= John Paulk =

American activist

John Paulk (born April 13, 1963) is an American activist who, from 1998 to 2003, was an advocate of the ex-gay movement and conversion therapy. In April 2013, Paulk disavowed his belief in gay conversion therapy and issued a formal apology for his role as an advocate of the movement.

He founded and led the ministry Love Won Out, which was launched by the organization Focus on the Family. From 1998 to 2003, he was chairman of the board of Exodus International North America. His autobiography, Not Afraid to Change (1998), discussed his sexuality and attempts to change his same-sex desires. Later in 1998, after it was revealed that Paulk had attended a gay bar, both organizations punished him, but he remained with Focus on the Family until 2003. He resigned as Exodus board chairman but continued his elected position until his term was completed. In 2005, Paulk opened a catering business in Portland, Oregon.

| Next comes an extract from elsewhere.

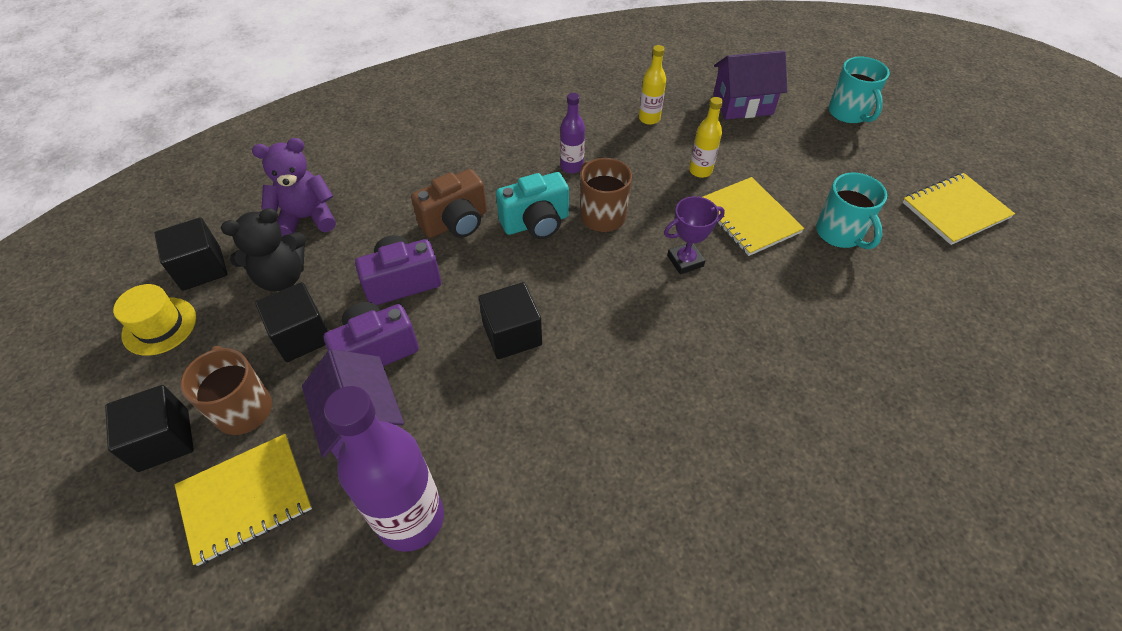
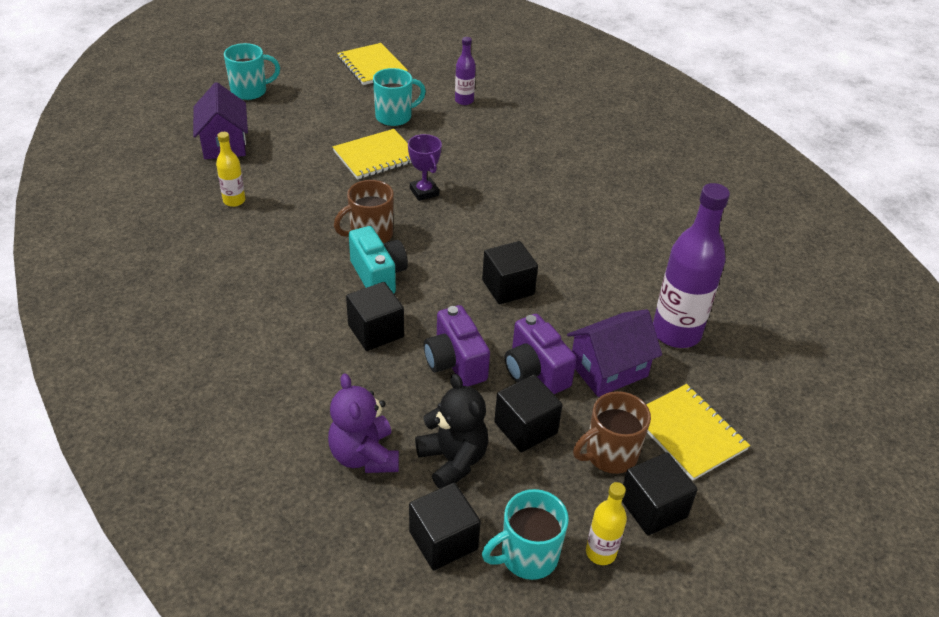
camera: 95 degrees left, 10 degrees down
yellow hat [113,284,196,356] -> turquoise mug [482,489,569,580]
brown camera [411,169,487,238] -> black cube [346,282,404,351]
purple bottle [560,93,585,173] -> purple bottle moved to [455,37,476,105]
yellow bottle [689,97,723,178] -> yellow bottle moved to [586,482,627,565]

By 2013, his wife Anne Paulk had divorced him and he no longer supported the ex-gay movement and efforts to attempt to change individuals' sexual orientation

Paulk was featured in the 2021 documentary film Pray Away.

==Biography==
A native of Columbus, Ohio, Paulk attended Fort Hayes High School for the Performing Arts and The Ohio State University, where he majored in music/voice. During the late 1980s, Paulk managed Cocolat, a San Francisco patisserie owned by Alice Medrich.

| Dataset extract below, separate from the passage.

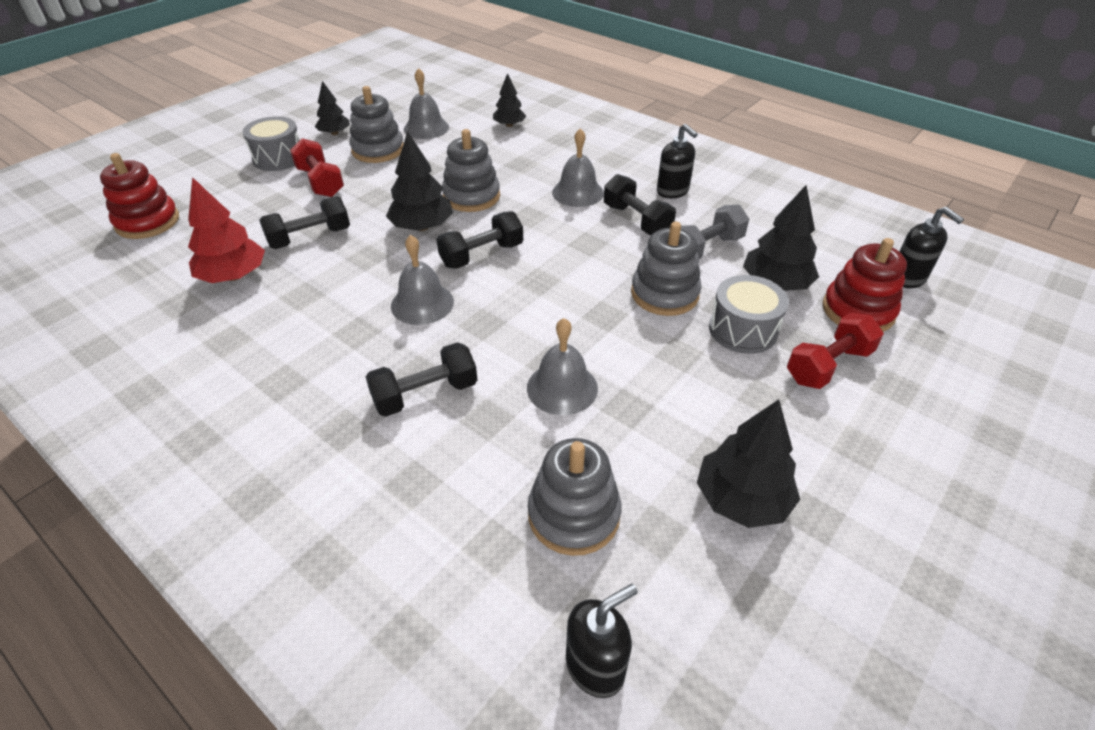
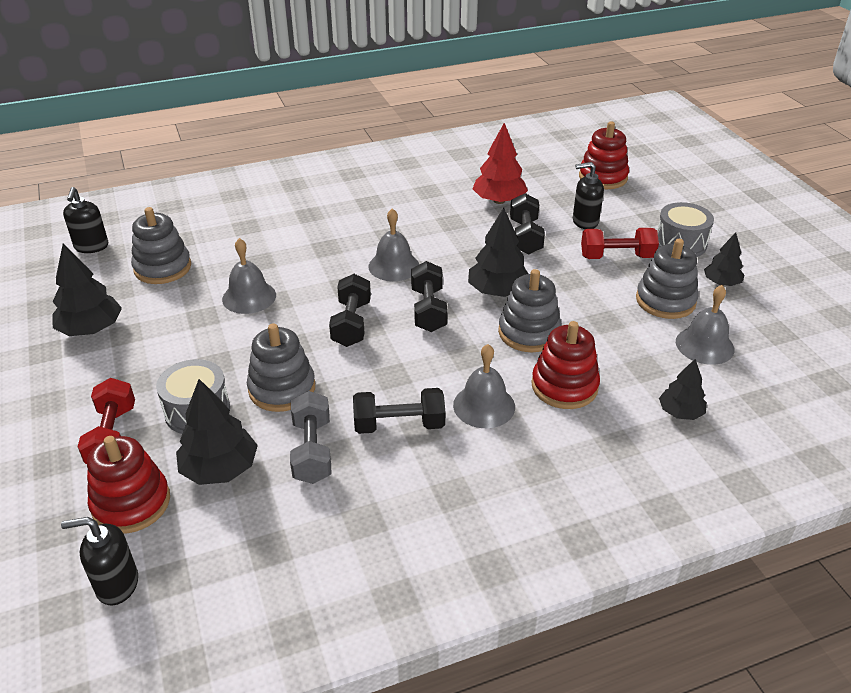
camera: 120 degrees right, 5 degrees down
black dumbbell [366,342,477,417] -> black dumbbell moved to [329,274,371,347]
black soap dispenser [657,124,698,198] -> black soap dispenser moved to [573,162,604,229]
none -> red stacking toy [531,321,600,409]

Paulk claimed that he overcame his homosexuality following his conversion to Christianity, through a combination of counseling, groups, prayer, and his relationship with God. He identified himself as a heterosexual. Paulk's wife, Anne, also identified as ex-gay. John Paulk co-wrote the books Not Afraid to Change with Tony Marko and Love Won Out with Anne Paulk.

==Career==

Paulk became involved with Focus on the Family, where he was manager of the organization's Homosexuality and Gender Division. In August 1995, Paulk was elected chairman of the board of Exodus International North America for a three-year term. He was subsequently re-elected to a second three-year term in 1998. As an employee of Focus on the Family, Paulk toured the United States, speaking of his conversions at Love Won Out conferences. Paulk and his wife became the faces promoting Exodus ministries in major daily newspaper full-page ads. The couple appeared on the cover of Newsweek (August 1998), when the publication covered Exodus and the ex-gay movement. That year, Christian right groups including the Family Research Council and the American Family Association spent $600,000 on advertising promoting conversion therapy.

Paulk left "ex-gay" ministry work in 2003 and moved to Portland, Oregon, with his wife and family. The couple started a catering business in 2005, and he appeared regularly in cooking segments on Portland television. In February 2015, Paulk appeared on the Food Network program Cutthroat Kitchen, hosted by Alton Brown. Paulk came in second place.

==Washington, D.C. incident==
On September 19, 2000, while on a speaking tour, Paulk was seen sitting inside at the Washington, D.C. gay bar Mr. P's. A patron recognized him and contacted Wayne Besen of the Human Rights Campaign, Truth Wins Out, and other gay political action organizations. When Besen arrived at the bar 40 minutes later and confronted Paulk, Paulk denied that he was John Paulk, instead insisting he was "John Clint". Upon exiting the bar, Paulk's picture was taken as evidence that he had been in the bar. When confronted by Besen about the incident and the photographs, Paulk admitted being in the bar, but stated that he didn't know that it was a gay bar, and he had simply stopped in for a moment to use the restroom. However, eyewitnesses reported that Paulk stayed for more than an hour, flirted with other men, and—when questioned about his sexuality—said that he was gay.

Paulk was called back to Focus on the Family headquarters and questioned by James Dobson. At first, Paulk reportedly avoided giving a direct answer about the incident; however, he later confessed that he had been in the bar for the purpose of finding connection with other men. Paulk reduced his activities for six months and then resumed his position as manager of the Homosexuality and Gender Division of Focus on the Family.

An Exodus press release soon followed:

John's actions represent a serious lapse in sound judgment. His decision to enter a gay establishment for any reason opens him up to all kinds of speculation by both other Exodus leaders and also the gay community.

The incident received national headlines in newspapers and news magazines. Paulk remained in his position as manager of the Homosexuality and Gender Department until choosing to leave that position in 2003.

==Formal apology==
In April 2013, Paulk disavowed his belief in gay reparative therapy, announcing that he does not see himself as "ex-gay" and believes that reparative therapy is both futile and harmful. He announced that his marriage was ending and he issued a formal apology for his role as an advocate of the movement.